Task goal → Would you repeat each line below exactly, without the pictures?

:: Input data

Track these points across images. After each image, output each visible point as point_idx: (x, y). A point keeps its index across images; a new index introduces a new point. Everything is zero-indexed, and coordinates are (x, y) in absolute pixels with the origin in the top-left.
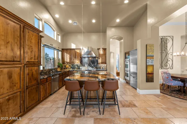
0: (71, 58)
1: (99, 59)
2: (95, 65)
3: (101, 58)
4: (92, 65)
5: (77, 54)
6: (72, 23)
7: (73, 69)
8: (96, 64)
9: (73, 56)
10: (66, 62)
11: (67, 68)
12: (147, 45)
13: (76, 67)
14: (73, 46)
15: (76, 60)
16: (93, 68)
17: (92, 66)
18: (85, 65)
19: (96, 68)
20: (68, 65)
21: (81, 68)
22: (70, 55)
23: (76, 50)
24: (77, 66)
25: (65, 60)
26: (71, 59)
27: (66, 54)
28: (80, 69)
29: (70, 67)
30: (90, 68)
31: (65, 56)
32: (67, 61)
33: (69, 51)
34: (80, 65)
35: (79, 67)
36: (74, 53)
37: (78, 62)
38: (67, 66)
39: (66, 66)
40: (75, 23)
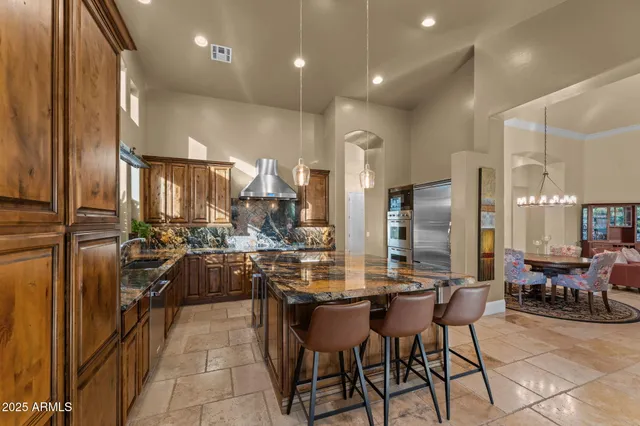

::::

Answer to this problem →
Track these points across images. After each image, output each visible point as point_idx: (x, y). A point keeps its index across images; a new index introduces a new point. Everything is zero-indexed, and coordinates are (x, y) in absolute pixels with the origin in the top-left.
0: (71, 58)
1: (99, 59)
2: (95, 65)
3: (101, 58)
4: (92, 65)
5: (77, 54)
6: (72, 23)
7: (73, 69)
8: (96, 64)
9: (73, 56)
10: (66, 62)
11: (67, 68)
12: (147, 45)
13: (76, 67)
14: (73, 46)
15: (76, 60)
16: (93, 68)
17: (92, 66)
18: (85, 65)
19: (96, 68)
20: (68, 65)
21: (81, 68)
22: (70, 55)
23: (76, 50)
24: (77, 66)
25: (65, 60)
26: (71, 59)
27: (66, 54)
28: (80, 69)
29: (70, 67)
30: (90, 68)
31: (65, 56)
32: (67, 61)
33: (69, 51)
34: (80, 65)
35: (79, 67)
36: (74, 53)
37: (78, 62)
38: (67, 66)
39: (66, 66)
40: (75, 23)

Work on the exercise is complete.